Ich glaube, die meisten Autor*innen wollen sich von etwas befreien. Manche befreien sich während des Schreibens, indem sie in spannende und/oder wohltuende Fantasiewelten eintauchen, andere, indem sie Erfahrungen, Gedanken oder Gefühle verarbeiten, und wieder andere, indem sie Kritik literarisch verpacken. Wenn die erste Gruppe etwas veröffentlicht, dann um ihre Freude zu teilen, oder einfach, um aus ihrer Arbeit einen zusätzlichen Gewinn in Form von Geld und Bestätigung zu schlagen. Das ist super so. Die zweite Gruppe würde ich eher zu den Exibitionist*innen rechnen oder zu Menschen, die Bestätigung brauchen. Das klingt jetzt schlimmer, als es gemeint ist. Ich selbst zähle mich zur zweiten Gruppe, wobei auch ein Anteil aus Gruppe 3 mit im Mix ist. Reinformen gibt es ohnehin nie.
Einen Teil meines Selbstwerts ziehe ich aus den Veröffentlichungen und dem Fleiß, den ich zuvor in die Arbeit gesteckt habe, und ich arbeite daran, dass das nicht Überhand nimmt. Dass viele Autor*innen abseits der Norm denken und fühlen, finde ich logisch. Wieso sollte man für wenig Geld und prekäre Verhältnisse dermaßen viel Zeit und Energie investieren, so viele Zweifel und Enttäuschungen ertragen, sich so sehr öffentlichen Diskussionen und Anfeindungen ausliefern mit etwas, das einem am Herzen liegt? Aber das ist wohl kaum die ganze Antwort.
Ich betrachte mich als Getriebenen. Ich habe Dinge in mir, die raus wollen. Das Signal ist voll aufgedreht, aber die Lautsprecher können nur eine gewisse Leistung bringen. Alltagskommunikation wäre hier das Lautsprechersystem. Ich brauche also mehr Leistung, um lauter sein zu können, lauter werden zu können. Ich muss gehört werden. Warum? Wenn ich das wüsste, müsste ich nicht mehr aufs Schreiben ausweichen.
Ein weiterer Grund wäre wohl, dass ich einerseits ein Mensch bin, der dringend Sinn benötigt in den Dingen, die er tut, und andererseits einer, der an keine absolute sinngebende Größe glaubt. Gott, Schicksal, Seele oder sonstwas sind für mich interessante Konstrukte, aber nicht Teil meines Weltbildes.
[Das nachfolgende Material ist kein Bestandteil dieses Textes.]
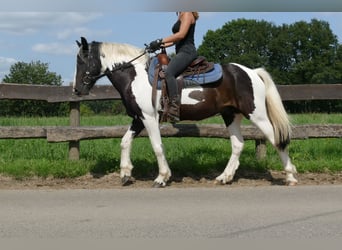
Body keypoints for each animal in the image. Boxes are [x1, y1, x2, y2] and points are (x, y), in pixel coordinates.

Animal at [73, 37, 298, 188]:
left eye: (82, 61)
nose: (77, 90)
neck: (134, 77)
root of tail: (251, 72)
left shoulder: (149, 117)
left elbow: (157, 146)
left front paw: (161, 177)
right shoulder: (138, 118)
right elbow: (124, 142)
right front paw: (126, 174)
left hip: (256, 114)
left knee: (277, 139)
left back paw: (290, 176)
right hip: (231, 115)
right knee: (238, 144)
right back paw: (224, 177)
Wenn nichts Sinngebendes existiert, fehlt jedweder Sinn und alle Tätigkeit wird eben ultimativ sinnlos. Warum noch etwas tun? Warum nicht einfach aufgeben? Ist das nicht absurd? Es gibt nur einen realistischen Ausweg, eine Notlösung, aus dieser Gedankensituation: Sich selbst Sinn schaffen. (Albert Camus sieht 3 Wege: Suizid, Religion, Sinn schaffen.) Auf einer Bedeutungsebene geht es genau darum in Sorck. Ich habe einmal auf mein Leben geblickt und nach einer Konstanten gesucht. Die einzige (nicht deprimierende) Konstante war und ist die Literatur. Wenn ich mir einen Sinn suchen musste, wäre er zwangsläufig dort anzusiedeln. Also habe ich ihn dort angesiedelt. Entsprechend kann ich gar nicht mehr anders, als weiterzuschreiben, da sonst alles seinen Sinn verlieren würde. Ist das eine gesunde Einstellung? Absolut nicht. Ich bin in einer Sackgasse, gezwungen immer weiter Leistung zu bringen, und Schreibblockaden sind Sinnkrisen. Warum ich schreibe? Weil ich mich entschieden habe, dass es keinen anderen Weg gibt. Weil ich muss.